To care for a piece of land, to watch it evolve, endure growing pains, and improve over the years is a remarkable human experience. In 2013 when we purchased our home, our backyard was full of promise because it was large by San Diego standards, but it was made of hard packed decomposed granite- far from the idealized backyard garden. The previous owners ran a street sweeping business and parked their street sweepers in the backyard. Can you imagine all the soil compaction?
We set out to do the impossible- to turn the hard packed granite into a thriving garden. That first year we applied as much organic matter to our backyard as we could find- animal manures, free wood chips, and compost. We piled it on ‘lasagne style’ in the fall and let it rest until spring when we were ready to plant.
Seven years and seven gardens later, our backyard garden soil is alive and fertile. And so are our other urban gardens- each in a different stage but all on the journey to good soil. Over the years we’ve formed some guiding principles to caring for our soil and they’re listed below. We’re grateful to naturalists like Masanobu Fukuoka, Robin Wall Kimmerer, Jeff Lowelfels, Wayne Lewis, and other no-till farmers who have been a guiding light.
Our Philosophy of Soil
- No piece of land is beyond the redemption of a garden.
- The most important thing we do as gardeners is help facilitate the creation of good soil in the garden.
- By avoiding harmful things like tilling, compacting the soil, and toxic chemicals that destroy the soil biology, we can let go and allow the synergy of the soil to do the work for us.
- The soil is teeming with life- billions of microbes, fungi, and bacteria- so we disrupt the integrity of our soil as little as possible.
- Tillage wreaks havoc on our soil. It destroys worms and worm burrows, cuts fungi hyphae into little bits, stirs up weed seeds, and releases carbon into the atmosphere, so we choose not to till and utilize no-till methods of gardening like occularization instead.
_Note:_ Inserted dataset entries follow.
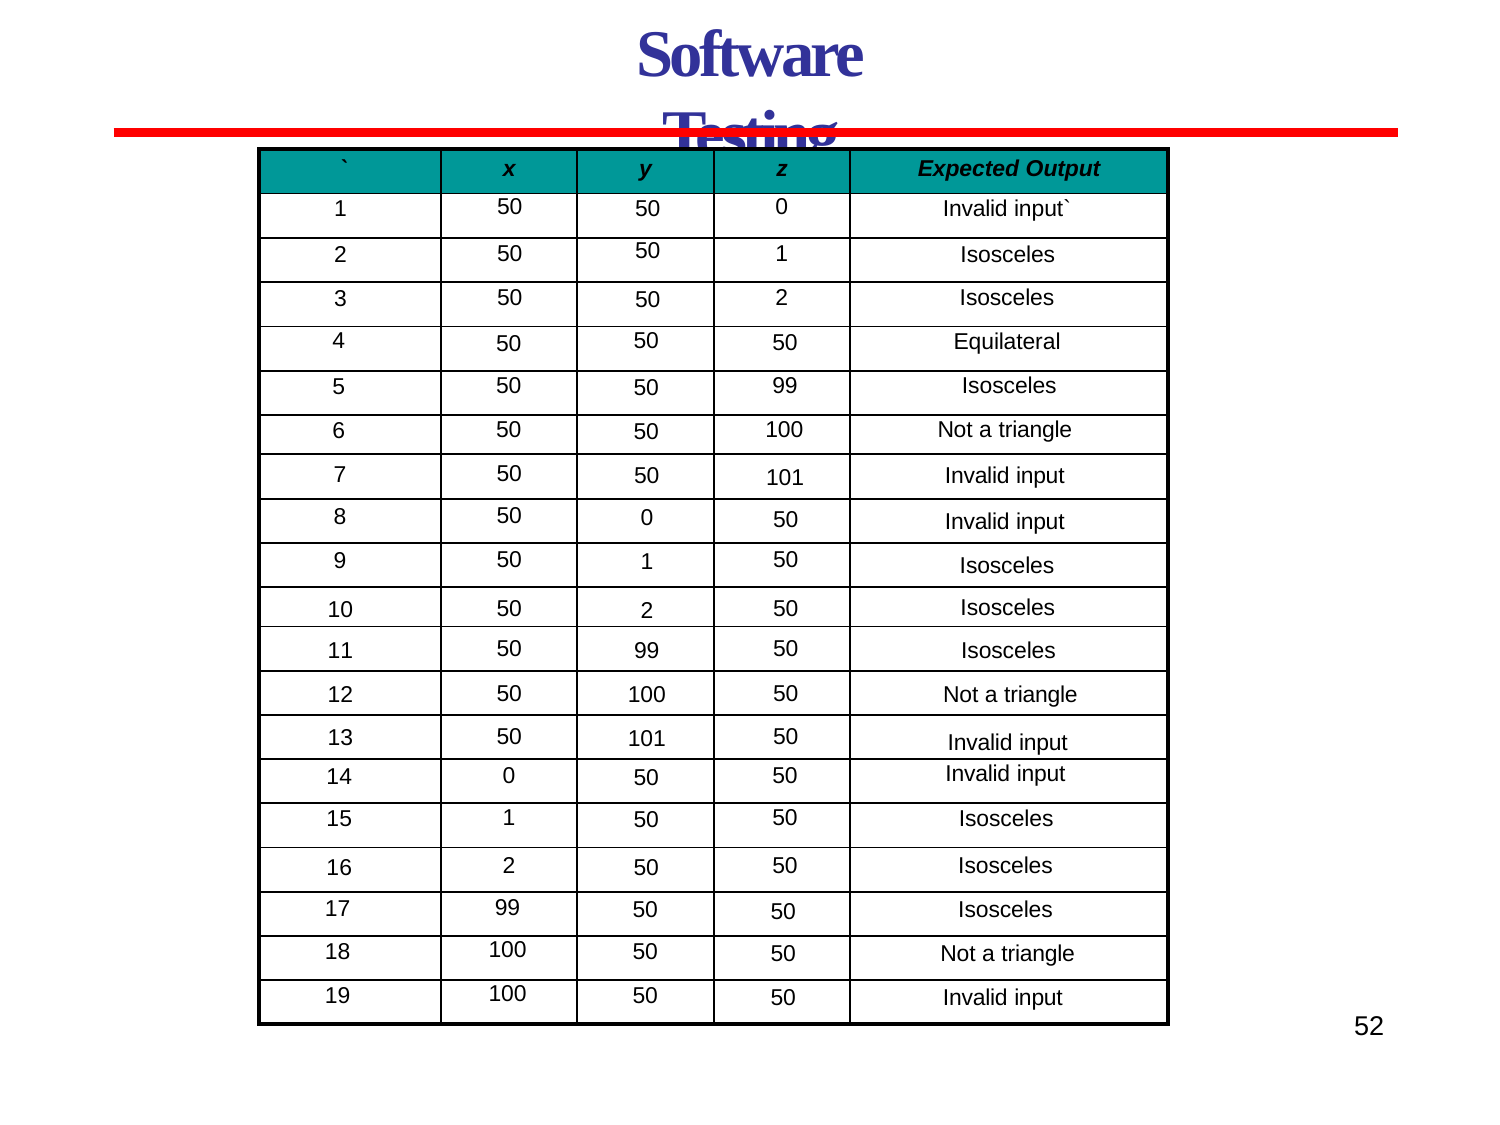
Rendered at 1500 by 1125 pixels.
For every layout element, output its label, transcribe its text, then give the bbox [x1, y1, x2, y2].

table_cell 0 [442, 760, 576, 802]
table_cell 17 [261, 893, 440, 935]
title Software Testing [541, 0, 958, 132]
table_cell 50 [578, 804, 713, 847]
table_cell 19 [261, 981, 440, 1022]
table_cell 50 [578, 981, 713, 1022]
table_cell 1 [578, 544, 713, 586]
table_header x [442, 151, 576, 193]
table_cell 99 [442, 893, 576, 935]
table_cell Isosceles [851, 848, 1166, 891]
table_cell 50 [715, 672, 849, 714]
table_cell 16 [261, 848, 440, 891]
table_cell Invalid input` [851, 194, 1166, 237]
table_cell 50 [442, 194, 576, 237]
table_cell 50 [442, 716, 576, 758]
table_cell 50 [578, 327, 713, 370]
table_cell Isosceles [851, 627, 1166, 670]
table_cell 50 [578, 372, 713, 414]
table_cell 1 [261, 194, 440, 237]
table_cell 100 [715, 416, 849, 453]
table_cell 10 [261, 588, 440, 626]
table_cell 100 [442, 981, 576, 1022]
table_cell 50 [578, 239, 713, 281]
table_header ` [261, 151, 440, 193]
table_cell 50 [715, 588, 849, 626]
table_cell 50 [442, 283, 576, 326]
table_cell 50 [578, 455, 713, 498]
table_cell 50 [442, 372, 576, 414]
table_cell 12 [261, 672, 440, 714]
table_cell 50 [715, 981, 849, 1022]
table_cell 50 [442, 327, 576, 370]
table_cell 101 [715, 455, 849, 498]
table_cell Invalid input [851, 716, 1166, 758]
table_cell 50 [715, 500, 849, 542]
table_cell 50 [442, 500, 576, 542]
table_header z [715, 151, 849, 193]
table_cell 50 [578, 760, 713, 802]
table_cell 99 [578, 627, 713, 670]
table_cell 50 [715, 627, 849, 670]
table_cell 50 [442, 239, 576, 281]
table_cell 50 [715, 937, 849, 979]
title Software Testing [541, 133, 958, 147]
table_cell Not a triangle [851, 416, 1166, 453]
table_cell Not a triangle [851, 937, 1166, 979]
table_cell 50 [715, 544, 849, 586]
table_cell 50 [442, 455, 576, 498]
table_cell Invalid input [851, 455, 1166, 498]
table_cell 18 [261, 937, 440, 979]
table_cell Isosceles [851, 372, 1166, 414]
table_cell 5 [261, 372, 440, 414]
table_cell Isosceles [851, 588, 1166, 626]
table_cell Isosceles [851, 804, 1166, 847]
table_cell Isosceles [851, 239, 1166, 281]
table_cell 2 [261, 239, 440, 281]
table_cell Invalid input [851, 760, 1166, 802]
table_cell 0 [715, 194, 849, 237]
table_cell Not a triangle [851, 672, 1166, 714]
table_cell Isosceles [851, 893, 1166, 935]
table_cell 11 [261, 627, 440, 670]
table_cell Isosceles [851, 283, 1166, 326]
table_cell 99 [715, 372, 849, 414]
table_cell 100 [442, 937, 576, 979]
table_cell 50 [715, 760, 849, 802]
table_cell 50 [442, 416, 576, 453]
table_cell 9 [261, 544, 440, 586]
table_cell 8 [261, 500, 440, 542]
table_cell 0 [578, 500, 713, 542]
table_cell 50 [715, 327, 849, 370]
table_cell 1 [442, 804, 576, 847]
table_cell 50 [578, 893, 713, 935]
table_cell 2 [442, 848, 576, 891]
table_cell Equilateral [851, 327, 1166, 370]
table_cell 1 [715, 239, 849, 281]
table_cell 50 [578, 283, 713, 326]
table_cell 3 [261, 283, 440, 326]
table_cell 14 [261, 760, 440, 802]
table_cell Invalid input [851, 981, 1166, 1022]
table_cell 15 [261, 804, 440, 847]
table_cell 13 [261, 716, 440, 758]
table_cell 4 [261, 327, 440, 370]
table_cell 100 [578, 672, 713, 714]
table_cell 6 [261, 416, 440, 453]
table_cell 50 [442, 588, 576, 626]
table_cell 50 [442, 672, 576, 714]
table_cell 7 [261, 455, 440, 498]
table_cell 50 [715, 848, 849, 891]
table_cell 50 [578, 194, 713, 237]
table_cell 2 [578, 588, 713, 626]
table_header y [578, 151, 713, 193]
text_box 52 [1350, 1013, 1388, 1041]
table_cell 50 [442, 544, 576, 586]
table_cell 50 [715, 893, 849, 935]
table_cell 50 [715, 804, 849, 847]
table_cell Isosceles [851, 544, 1166, 586]
table_cell 50 [442, 627, 576, 670]
table_cell 101 [578, 716, 713, 758]
table_cell 50 [578, 848, 713, 891]
table_cell Invalid input [851, 500, 1166, 542]
table_header Expected Output [851, 151, 1166, 193]
table_cell 50 [715, 716, 849, 758]
table_cell 50 [578, 937, 713, 979]
table_cell 2 [715, 283, 849, 326]
table_cell 50 [578, 416, 713, 453]
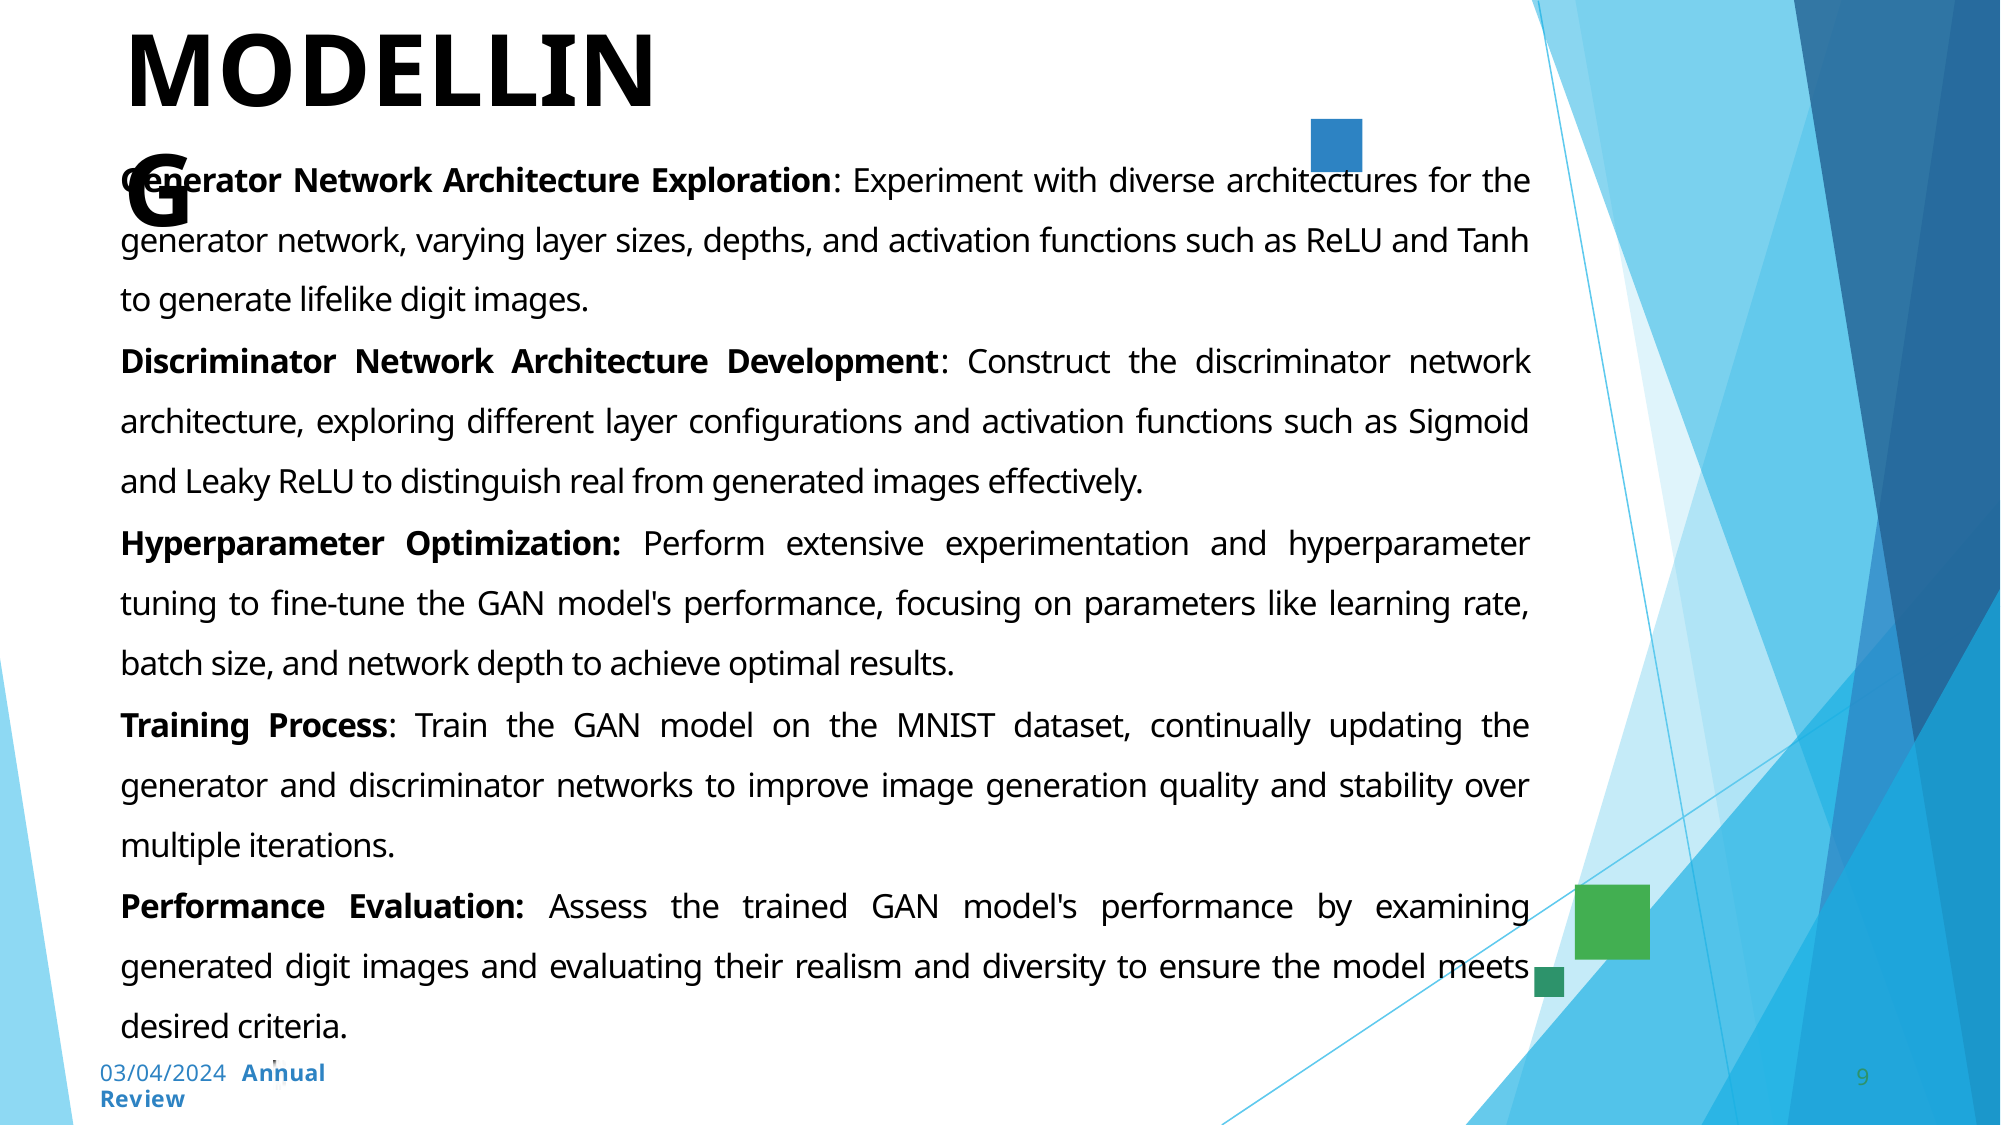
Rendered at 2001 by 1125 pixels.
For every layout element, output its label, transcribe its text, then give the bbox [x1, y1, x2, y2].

picture [273, 1060, 287, 1091]
text_box [1310, 118, 1363, 136]
text_box [1574, 884, 1650, 960]
text_box MODELLING [121, 4, 664, 136]
text_box Generator Network Architecture Exploration: Experiment with diverse architectures for the generator network, varying layer sizes, depths, and activation functions such as ReLU and Tanh to generate lifelike digit images. Discriminator Network Architecture Development: Construct the discriminator network architecture, exploring different layer configurations and activation functions such as Sigmoid and Leaky ReLU to distinguish real from generated images effectively. Hyperparameter Optimization: Perform extensive experimentation and hyperparameter tuning to fine-tune the GAN model's performance, focusing on parameters like learning rate, batch size, and network depth to achieve optimal results. Training Process: Train the GAN model on the MNIST dataset, continually updating the generator and discriminator networks to improve image generation quality and stability over multiple iterations. Performance Evaluation: Assess the trained GAN model's performance by examining generated digit images and evaluating their realism and diversity to ensure the model meets desired criteria. [118, 136, 1532, 1046]
text_box 9 [1849, 1061, 1888, 1095]
text_box 03/04/2024 Annual Review [99, 1059, 414, 1113]
text_box [1534, 967, 1565, 997]
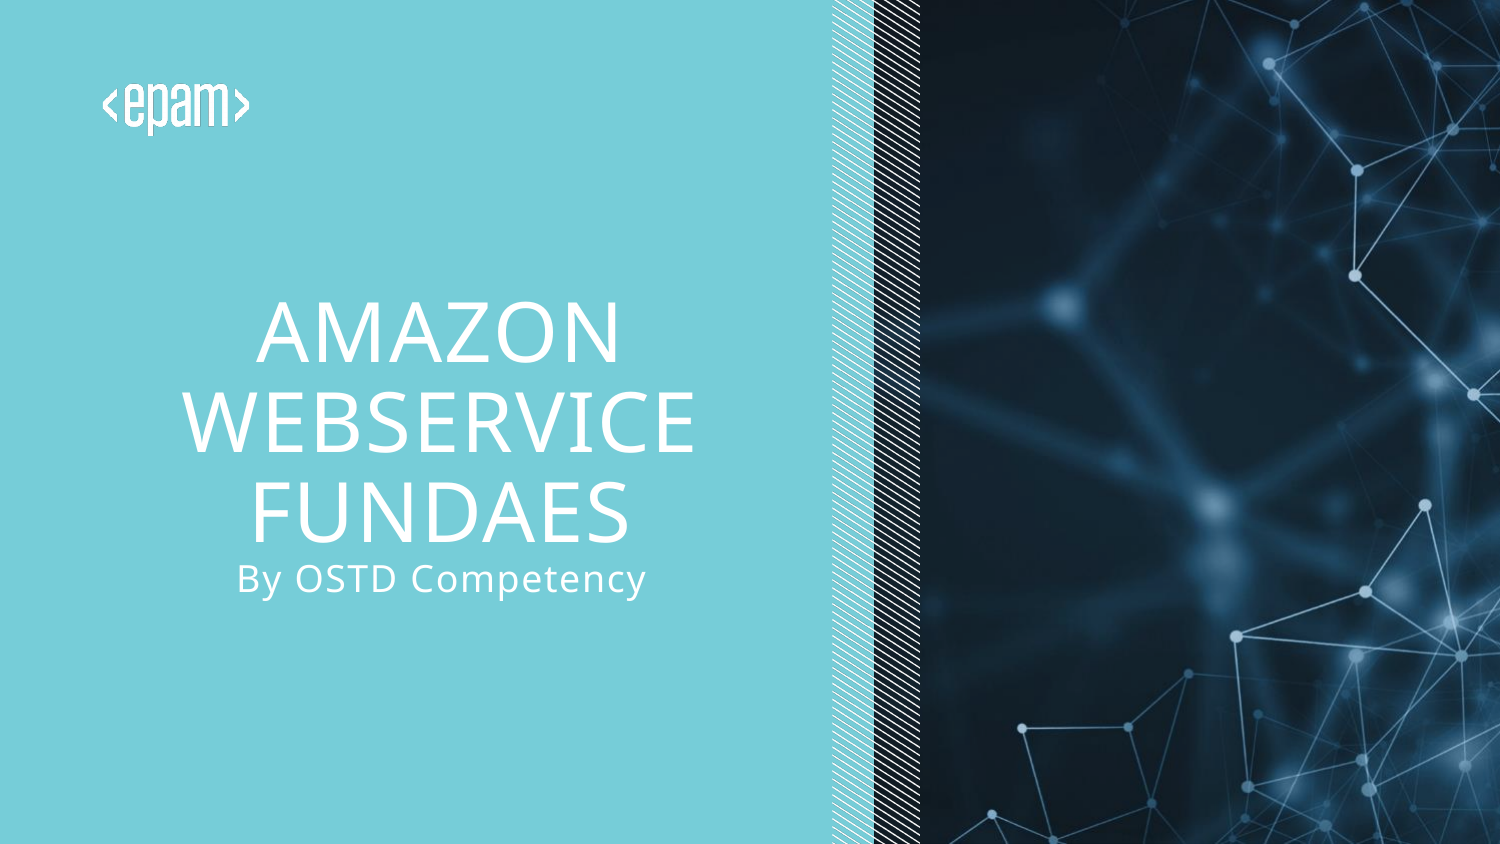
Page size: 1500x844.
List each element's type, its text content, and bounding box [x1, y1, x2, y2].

title Amazon webservice Fundaes By OSTD Competency [87, 290, 796, 524]
picture [833, 0, 1500, 844]
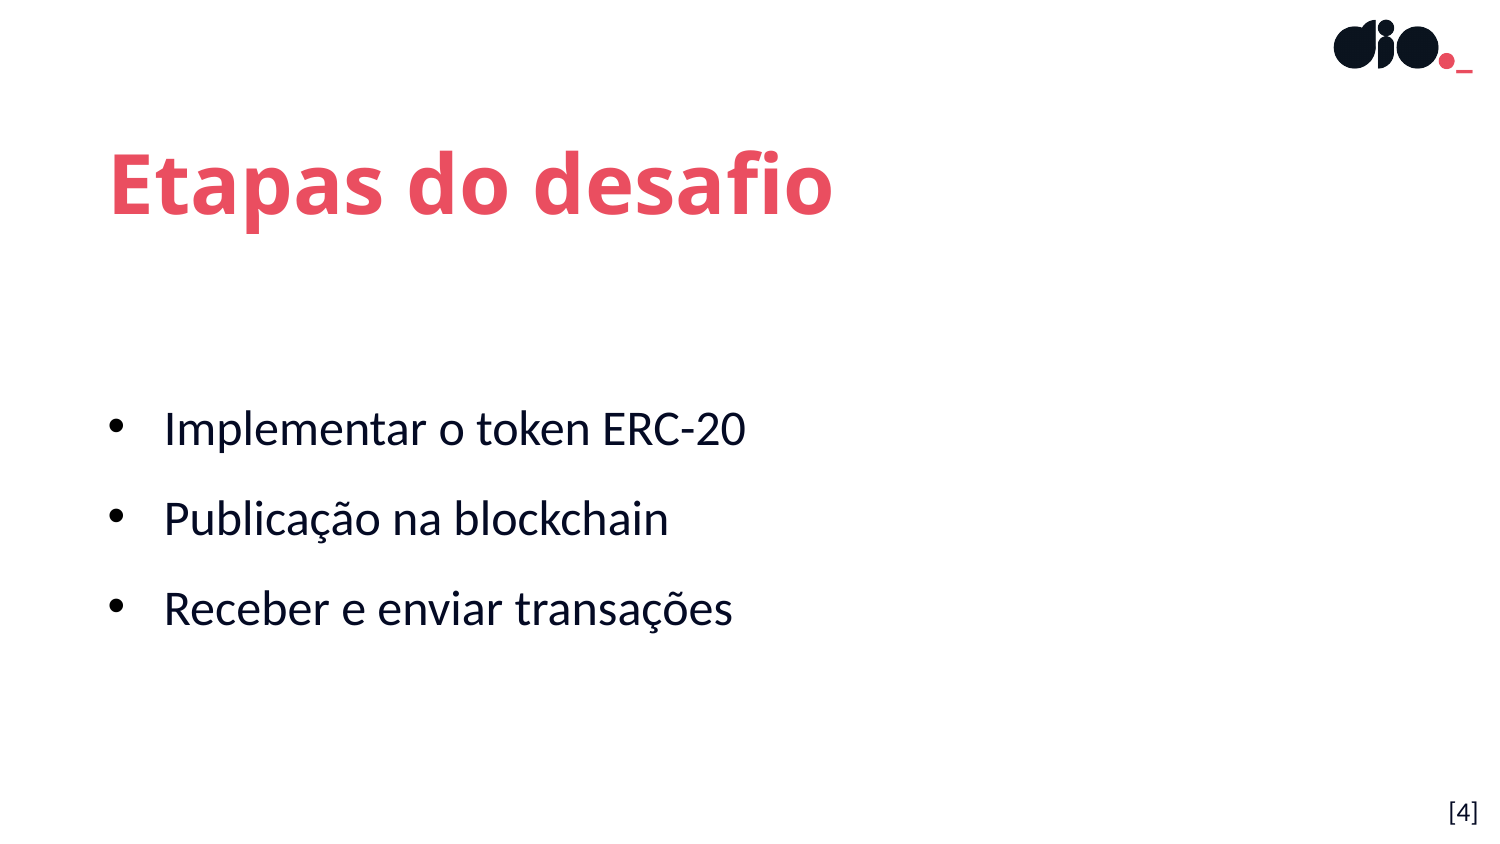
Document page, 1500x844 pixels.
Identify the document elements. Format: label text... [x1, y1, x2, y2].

slide_number [4] [1403, 779, 1494, 844]
picture [1333, 19, 1473, 74]
text_box Implementar o token ERC-20 Publicação na blockchain Receber e enviar transações [92, 242, 1408, 780]
text_box Etapas do desafio [92, 104, 1408, 242]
- Compost is full of beneficial microbes and the building block of good soil, so we add compost to our gardens at least twice a year with our warm climate and long growing season. Our compost is usually made of kitchen scraps and garden waste that have passed through our chicken coop, and we also utilize compost from the Miramar Landfill- a product of greenwaste from San Diego homes and businesses. Trash into flowers- yes please!
- Mulch feeds our soil food web, conserves water, smothers weeds, and helps build healthy soil, so we mulch our plants and pathways (usually with straw) as much as possible.
- Instead of adding organic fertilizers, we want to build up a strong soil food web and invite the biology of the soil to make the necessary nutrients available for us. We use vermicompost and compost teas to do this.
- Using the above principles, garden soil improves gradually with time. And so we persist; each year we plant our garden, and we wait patiently for good soil.